Notre ciel s’éclaircit tant soit peu. Nos riches qui s’étaient portés aux sections en avaient mis plus d’une sens dessus dessous, en véritable état de contre-révolution. Le peuple avait prononcé qu’il ne partirait pas pour la Vendée si les jeunes gens de famille ne marchaient avec eux ; ceux-ci clercs de procureurs, de notaires, garçons de bureaux et de boutiques avaient juré de leur côté qu’il fallait que les gens mariés les suivissent ou qu’ils ne bougeraient. De ce trio, mal d’accord, la discorde faisait son profit. Les femmes pleuraient. Les aristocrates faisaient rage et le bon sens populaire triomphe de tout.
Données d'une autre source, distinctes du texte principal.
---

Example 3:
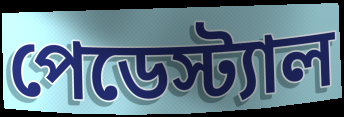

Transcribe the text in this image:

পেডেস্ট্যাল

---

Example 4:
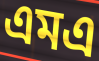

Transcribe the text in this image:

এমএ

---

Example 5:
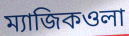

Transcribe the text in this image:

ম্যাজিকওলাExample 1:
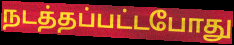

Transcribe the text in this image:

நடத்தப்பட்டபோது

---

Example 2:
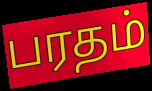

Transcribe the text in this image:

பரதம்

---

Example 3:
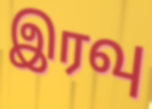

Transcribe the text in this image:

இரவு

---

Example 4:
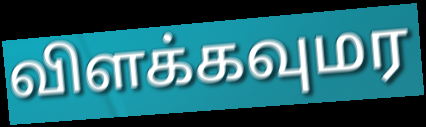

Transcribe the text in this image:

விளக்கவுமர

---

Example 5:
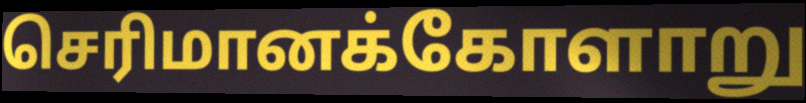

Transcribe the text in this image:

செரிமானக்கோளாறு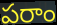
పరాంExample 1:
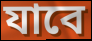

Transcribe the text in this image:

যাবে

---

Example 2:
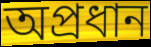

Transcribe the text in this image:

অপ্ৰধান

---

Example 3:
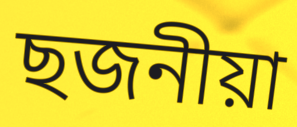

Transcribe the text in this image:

ছজনীয়া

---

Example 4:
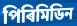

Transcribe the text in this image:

পিৰিমিডিন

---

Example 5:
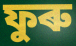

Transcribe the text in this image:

ফুৰুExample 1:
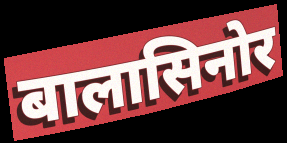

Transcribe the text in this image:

बालासिनोर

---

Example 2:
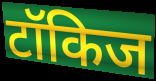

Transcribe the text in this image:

टॉकिज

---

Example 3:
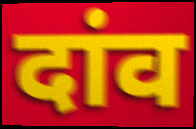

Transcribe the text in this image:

दांव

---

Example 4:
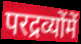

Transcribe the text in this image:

परद्रव्योंमें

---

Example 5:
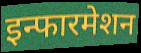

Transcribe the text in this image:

इन्फारमेशन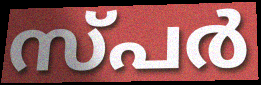
സ്പർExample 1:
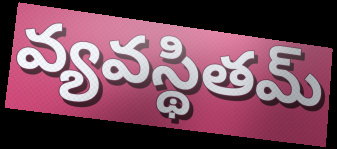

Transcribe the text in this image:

వ్యవస్థితమ్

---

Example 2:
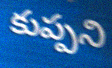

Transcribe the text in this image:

కుప్పని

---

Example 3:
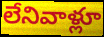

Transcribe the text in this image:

లేనివాళ్లూ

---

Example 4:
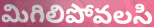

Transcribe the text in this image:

మిగిలిపోవలసి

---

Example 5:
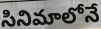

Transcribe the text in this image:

సినిమాలోనే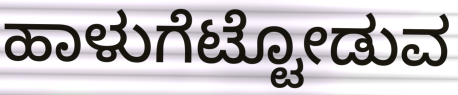
ಹಾಳುಗೆಟ್ಟೋಡುವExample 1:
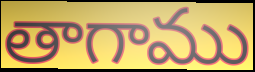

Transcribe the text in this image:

తాగాము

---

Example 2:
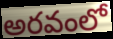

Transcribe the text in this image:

అరవంలో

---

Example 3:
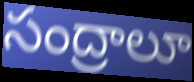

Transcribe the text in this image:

సంద్రాలూ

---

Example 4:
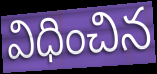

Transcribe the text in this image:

విధించిన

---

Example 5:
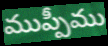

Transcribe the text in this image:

ముప్పీముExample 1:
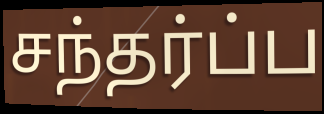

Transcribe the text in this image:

சந்தர்ப்ப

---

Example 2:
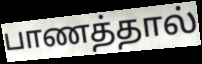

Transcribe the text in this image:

பாணத்தால்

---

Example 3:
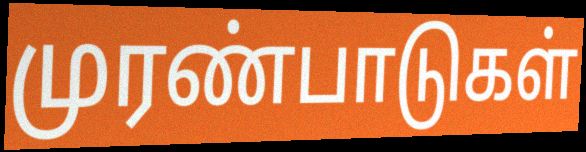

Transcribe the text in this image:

முரண்பாடுகள்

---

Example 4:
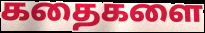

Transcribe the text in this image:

கதைகளை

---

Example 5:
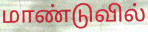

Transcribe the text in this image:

மாண்டுவில்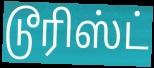
டூரிஸ்ட்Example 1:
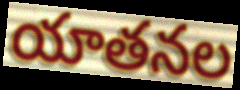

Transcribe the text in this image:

యాతనల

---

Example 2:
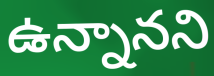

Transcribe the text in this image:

ఉన్నానని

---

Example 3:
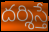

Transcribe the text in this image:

దర్శిస్తే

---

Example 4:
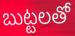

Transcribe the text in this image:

బుట్టలతో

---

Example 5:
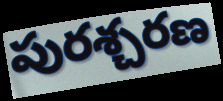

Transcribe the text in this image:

పురశ్చరణ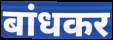
बांधकर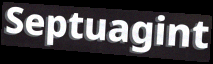
Septuagint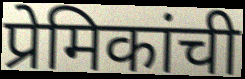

Les proclamations solennelles de plusieurs sections que j’ai entendues ont décidé qu’il n’y avait que les personnes de bonne volonté qui méritassent de servir la patrie… (…)

Rosalie Jullien à Marc-Antoine Jullien fils à Tarbes, dans « Les affaires d’État sont mes affaires de cœur » : lettres de Rosalie Jullien, une femme dans la Révolution, 1775-1810, présentées par Annie Duprat (Paris : Belin, 2016), p. 229-230.